Leitartikel

Die Ungültigen

 

Es ist eigentlich ganz einfach: Wenn es nichts zu wählen gibt, gehen die Leute nicht zur Wahl. Oder sie geben weiß ab.

In Laas waren es 51 Prozent. In Laurein 50 Prozent. In Abtei 48 Prozent. In Barbian und Vintl je 46 Prozent. In diesen Gemeinden haben sich die Menschen die Mühe gemacht, zur Wahl hinzugehen, um ganz klar zu sagen: so nicht.

Ungültig wählt, wer Herzen auf den Stimmzettel zeichnet oder „Motschuner Peppm“ draufschreibt.
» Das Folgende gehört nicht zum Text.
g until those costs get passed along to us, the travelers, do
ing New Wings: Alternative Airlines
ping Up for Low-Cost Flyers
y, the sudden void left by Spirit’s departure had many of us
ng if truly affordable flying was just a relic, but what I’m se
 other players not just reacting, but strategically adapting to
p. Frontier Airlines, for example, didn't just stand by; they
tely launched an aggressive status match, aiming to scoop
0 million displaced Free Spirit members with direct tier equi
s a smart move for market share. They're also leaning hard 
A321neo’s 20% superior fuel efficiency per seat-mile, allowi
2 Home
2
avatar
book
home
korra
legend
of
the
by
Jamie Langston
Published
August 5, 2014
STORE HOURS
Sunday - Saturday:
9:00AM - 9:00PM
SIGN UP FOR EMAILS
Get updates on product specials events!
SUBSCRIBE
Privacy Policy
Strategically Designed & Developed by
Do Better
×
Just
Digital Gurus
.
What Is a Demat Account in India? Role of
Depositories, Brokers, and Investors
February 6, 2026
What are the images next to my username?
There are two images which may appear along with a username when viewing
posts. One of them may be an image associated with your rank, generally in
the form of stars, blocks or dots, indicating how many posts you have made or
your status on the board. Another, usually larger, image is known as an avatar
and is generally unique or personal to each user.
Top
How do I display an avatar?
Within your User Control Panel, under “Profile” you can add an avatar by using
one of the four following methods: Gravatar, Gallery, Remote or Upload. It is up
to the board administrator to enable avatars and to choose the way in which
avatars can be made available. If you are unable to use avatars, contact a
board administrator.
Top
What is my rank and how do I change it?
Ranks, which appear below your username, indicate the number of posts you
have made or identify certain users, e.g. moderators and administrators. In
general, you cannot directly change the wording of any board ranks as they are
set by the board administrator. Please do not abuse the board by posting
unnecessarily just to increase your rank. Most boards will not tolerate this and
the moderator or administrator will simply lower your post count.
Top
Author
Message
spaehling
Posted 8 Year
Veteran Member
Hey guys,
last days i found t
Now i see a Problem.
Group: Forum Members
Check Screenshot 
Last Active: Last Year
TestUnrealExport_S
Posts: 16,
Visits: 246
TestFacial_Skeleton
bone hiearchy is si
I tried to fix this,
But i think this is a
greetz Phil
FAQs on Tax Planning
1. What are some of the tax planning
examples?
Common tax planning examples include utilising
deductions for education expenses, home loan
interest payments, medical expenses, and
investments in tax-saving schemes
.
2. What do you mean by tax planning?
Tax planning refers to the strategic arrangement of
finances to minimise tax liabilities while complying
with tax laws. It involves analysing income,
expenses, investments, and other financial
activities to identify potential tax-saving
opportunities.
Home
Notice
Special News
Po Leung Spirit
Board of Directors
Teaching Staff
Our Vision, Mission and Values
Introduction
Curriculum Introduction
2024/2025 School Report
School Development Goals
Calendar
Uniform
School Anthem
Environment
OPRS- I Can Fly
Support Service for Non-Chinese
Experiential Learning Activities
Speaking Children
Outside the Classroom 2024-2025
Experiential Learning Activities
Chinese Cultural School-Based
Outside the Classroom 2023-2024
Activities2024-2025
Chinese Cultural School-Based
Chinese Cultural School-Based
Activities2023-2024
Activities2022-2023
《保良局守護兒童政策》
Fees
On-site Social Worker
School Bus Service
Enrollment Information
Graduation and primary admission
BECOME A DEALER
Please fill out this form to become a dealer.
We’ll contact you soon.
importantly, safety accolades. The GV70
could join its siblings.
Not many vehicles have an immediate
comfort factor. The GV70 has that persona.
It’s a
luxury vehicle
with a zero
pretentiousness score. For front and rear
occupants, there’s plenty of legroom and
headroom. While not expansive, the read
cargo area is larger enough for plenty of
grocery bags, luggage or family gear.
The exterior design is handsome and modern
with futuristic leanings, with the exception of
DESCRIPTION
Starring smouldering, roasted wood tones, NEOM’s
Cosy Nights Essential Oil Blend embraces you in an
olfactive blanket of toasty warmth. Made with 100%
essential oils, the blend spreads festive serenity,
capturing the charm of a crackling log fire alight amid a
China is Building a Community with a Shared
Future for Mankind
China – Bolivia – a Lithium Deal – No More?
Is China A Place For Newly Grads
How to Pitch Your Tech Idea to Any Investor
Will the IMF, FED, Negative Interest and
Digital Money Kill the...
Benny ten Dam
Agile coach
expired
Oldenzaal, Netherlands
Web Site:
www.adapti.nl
Nur ganz selten, davon bin ich überzeugt, war die ungültige Stimme ein Versehen. Trotzdem versuchen manche Bürgermeister die vielen weißen und ungültigen Stimmen und die sinkende Wahlbeteiligung vor allem darauf zu schieben, dass der Wahlmodus zu kompliziert sei.

Die Wahrheit ist vielmehr, dass die Leute mit der Auswahl nicht zufrieden waren. Das gilt in erster Linie für jene Bürgermeisterinnen und Bürgermeister, die allein antraten. Es macht sich bezahlt, auch in anderen Gemeinden genauer hinzuschauen. In Vahrn etwa oder in Bruneck ist die Wahlbeteiligung gesunken. Dort gab es zwar Kandidatinnen und Kandidaten unterschiedlicher Parteien, aber es galt als sicher, dass Bürgermeister wird, wen die SVP aufstellt.

Und die hat im Vorfeld im stillen Kämmerlein entschieden, in diesem Fall SVP-Koordinierungsausschuss genannt. Dass die Bürgermeister jetzt so tun, als rätselten sie, warum die Menschen nicht zur Wahl gingen oder ungültig wählten, ärgert mich. Die Wählerinnen und Wähler für dumm verkaufen, ist wohl der schlechteste Weg, wenn man Begeisterung für die Politik wecken möchte.

Leider spricht das Wahlgesetz eine ähnliche Sprache. Es gilt das sogenannte doppelte Quorum, sobald es nur eine Liste und einen Bürgermeisterkandidaten gibt. Zumindest 40 Prozent der Wahlberechtigten müssen hingehen – und es muss mehr als die Hälfte der Stimmen auf den Kandidaten entfallen. Wer denkt sich so etwas aus? Ist das eine Verwirrungstaktik, weil einige Unzufriedene nicht hingehen und die anderen ungültig wählen – damit das doppelte Quorum auf jeden Fall erreicht wird?

Gegen fast jede Art von Unzufriedenheit hilft eine gute Auswahl und eine gesunde Diskussionskultur. Auch wenn die Bürgermeisterinnen und Bürgermeister noch einmal mit einem blauen Auge davongekommen sind, lohnt ein Blick nach
St. Ulrich. Dort hatte die SVP im Mai 2015 nur 17 Kandidatinnen und Kandidaten gefunden und mit Ewald Moroder nur einen Anwärter auf das Amt des Bürgermeisters. Den Leuten war das zu wenig. Sie gingen nicht zur Wahl – und es musste der Kommissar an-tanzen. Bei der Neuwahl einige Monate später gab es nicht mehr nur SVP, sondern auch eine Bürgerliste, beide mit einer guten Auswahl. Seitdem ist Tobia Moroder von der Lista Unica Bürgermeister in St. Ulrich.

Jetzt werden manche sagen: Ja, was kann denn die SVP dafür, wenn sie in Gemeinden wie Laas, Laurein oder Lüsen keine Konkurrenz bekommt?! Andere Parteien oder parteilose Bewegungen sollen für die nötige Alternative sorgen.

Das aber greift zu kurz. Die SVP ist in 102 Gemeinden Bürgermeisterin, sie hätte die Kraft, für mehr Auswahl zu sorgen, etwa indem sie in Vahrn oder Bruneck mehrere Kandidaten zur Wahl antreten ließe. Allein: Es fehlt ihr der Mut. Das ist nicht nur bedauerlich, die SVP schadet damit der Demokratie und letztendlich sich selbst.